• _TRAVAIL À FAIRE_
1. Indiquez si chacune des affirmations suivantes concorde avec l'article sur la communication dans la guerre en Ukraine. Répondez par oui ou par non et citez les mots décisifs du texte. (a) Des équipes de caméramans accompagnent les parachutistes lors de la prise de l'aéroport Antonov. (b) Les défenseurs de l'aéroport sont dirigés par la garde nationale. (c) Des tutoriels vidéo expliquant comment utiliser un missile Javelin sont diffusés.
2. Mettez à jour les lignes de relevés en commençant à la première et en terminant à celle qui contient « Dot at: (297, 262) », incluse : remplacez « dist » par « distance » sans rien modifier d'autre. Ne donnez que ces lignes.

• _ARTICLE_
○ ○ ○ ○

Le 24 février 2022, la Russie lançait son offensive contre son voisin ukrainien, et dès le début, la communication fut placée au centre de la stratégie russe. Les forces d’assaut, caméra au poing, entrent en Ukraine, et la communication russe met immédiatement en avant les VDV de la garde (troupes aéroportées d’élite ayant maintenu l’unité russe lors des guerres de Tchétchénie). Des équipes de caméramans accompagnent les parachutistes lors de la prise de l’aéroport Antonov dans la ville d’Hostomel. Le plan russe est simple : une fois l’aéroport sécurisé, les VDV doivent être rejoints par les Kadyrovtsy (hommes de Kadyrov), des soldats russes d’ethnie tchétchène eux aussi mis en avant par les équipes de communication du ministère russe de la Défense. Cependant, rien ne se passe comme prévu. Dès leur descente des hélicoptères, les VDV sont accueillis par des soldats ukrainiens déterminés à se battre, et plusieurs hélicoptères sont abattus. Les défenseurs de l’aéroport, dirigés par la 4e brigade de réaction rapide (dont l’emblème combine l’étoile du nord de l’OTAN et le trident ukrainien), sont soutenus par des conscrits de la garde nationale (des civils effectuant leur service militaire).
Les défenseurs enchaînent alors les images fortes : d’abord, ils réussissent à couvrir les pilotes qui décollent en urgence pour défendre l’aéroport ; ensuite, un conscrit parvient à abattre l’hélicoptère du commandant russe (selon des sources ukrainiennes). Enfin, les défenseurs lancent une contre-attaque qui rend l’aéroport inutilisable, tout en gagnant du temps pour permettre aux renforts ukrainiens de se déployer dans la ville d’Hostomel, bloquant ainsi la progression russe. Cette bataille illustre parfaitement les deux stratégies de communication des belligérants : côté ukrainien, « Nous sommes un peuple en armes et pro-OTAN » ; côté russe, « Notre armée est composée de troupes d’élite, patriotes et unies au-delà des différences ethniques et sociales. »
La communication ukrainienne : « Soyons dignes de nos ancêtres » et « La vengeance est nôtre »
Dès les premières heures du conflit, l’armée ukrainienne, épaulée par la défense territoriale et des unités du ministère de l’Intérieur, se retrouve confrontée au rouleau compresseur russe. Les communicants ukrainiens mettent en avant la bataille d’Hostomel et les défenseurs de l’aéroport. Le soldat ou volontaire ukrainien est comparé aux héroïques cosaques Zaporogues, ancêtres des Ukrainiens, qui résistèrent jusqu’au bout contre la tsarine Catherine II lors de l’annexion de l’Ukraine à l’Empire russe. À l’image de ces ancêtres, tout Ukrainien doit stopper l’ennemi. Le ministère de la Défense communique dans ce sens en diffusant massivement des tutoriels vidéo enseignant comment utiliser un missile Javelin, fabriquer un cocktail Molotov, ou saboter un char russe.

○ ○ ○ ○

• _DONNÉES AFFICHÉES_

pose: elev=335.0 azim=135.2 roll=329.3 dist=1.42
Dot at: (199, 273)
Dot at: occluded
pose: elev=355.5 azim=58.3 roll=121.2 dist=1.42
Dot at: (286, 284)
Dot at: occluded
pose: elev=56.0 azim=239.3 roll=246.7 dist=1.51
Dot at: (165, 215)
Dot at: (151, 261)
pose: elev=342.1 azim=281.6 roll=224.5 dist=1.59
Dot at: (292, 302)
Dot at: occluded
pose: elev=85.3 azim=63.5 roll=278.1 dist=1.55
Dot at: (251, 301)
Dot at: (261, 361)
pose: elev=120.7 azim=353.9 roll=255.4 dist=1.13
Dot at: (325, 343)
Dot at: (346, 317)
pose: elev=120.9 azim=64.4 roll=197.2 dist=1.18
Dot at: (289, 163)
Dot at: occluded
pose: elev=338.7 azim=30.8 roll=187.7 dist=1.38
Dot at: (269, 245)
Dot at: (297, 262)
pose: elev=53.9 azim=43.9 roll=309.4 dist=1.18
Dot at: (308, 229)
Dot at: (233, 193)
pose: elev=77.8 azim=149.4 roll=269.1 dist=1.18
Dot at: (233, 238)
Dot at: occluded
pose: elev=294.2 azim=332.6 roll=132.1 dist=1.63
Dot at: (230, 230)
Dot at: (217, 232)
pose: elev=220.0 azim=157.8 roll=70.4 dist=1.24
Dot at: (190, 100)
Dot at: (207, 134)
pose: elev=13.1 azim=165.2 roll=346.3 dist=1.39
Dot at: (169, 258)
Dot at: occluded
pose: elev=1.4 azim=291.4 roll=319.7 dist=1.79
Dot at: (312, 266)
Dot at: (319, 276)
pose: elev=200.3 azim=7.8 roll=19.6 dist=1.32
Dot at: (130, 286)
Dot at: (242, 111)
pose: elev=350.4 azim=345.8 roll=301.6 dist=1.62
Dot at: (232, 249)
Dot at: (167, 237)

○ ○ ○ ○

• _RÉSULTATS_
1.
(a) Oui : « Des équipes de caméramans accompagnent les parachutistes lors de la prise de l’aéroport Antonov dans la ville d’Hostomel. »
(b) Non : « dirigés par la 4e brigade de réaction rapide ».
(c) Oui : « en diffusant massivement des tutoriels vidéo enseignant comment utiliser un missile Javelin ».

2.
pose: elev=335.0 azim=135.2 roll=329.3 distance=1.42
Dot at: (199, 273)
Dot at: occluded
pose: elev=355.5 azim=58.3 roll=121.2 distance=1.42
Dot at: (286, 284)
Dot at: occluded
pose: elev=56.0 azim=239.3 roll=246.7 distance=1.51
Dot at: (165, 215)
Dot at: (151, 261)
pose: elev=342.1 azim=281.6 roll=224.5 distance=1.59
Dot at: (292, 302)
Dot at: occluded
pose: elev=85.3 azim=63.5 roll=278.1 distance=1.55
Dot at: (251, 301)
Dot at: (261, 361)
pose: elev=120.7 azim=353.9 roll=255.4 distance=1.13
Dot at: (325, 343)
Dot at: (346, 317)
pose: elev=120.9 azim=64.4 roll=197.2 distance=1.18
Dot at: (289, 163)
Dot at: occluded
pose: elev=338.7 azim=30.8 roll=187.7 distance=1.38
Dot at: (269, 245)
Dot at: (297, 262)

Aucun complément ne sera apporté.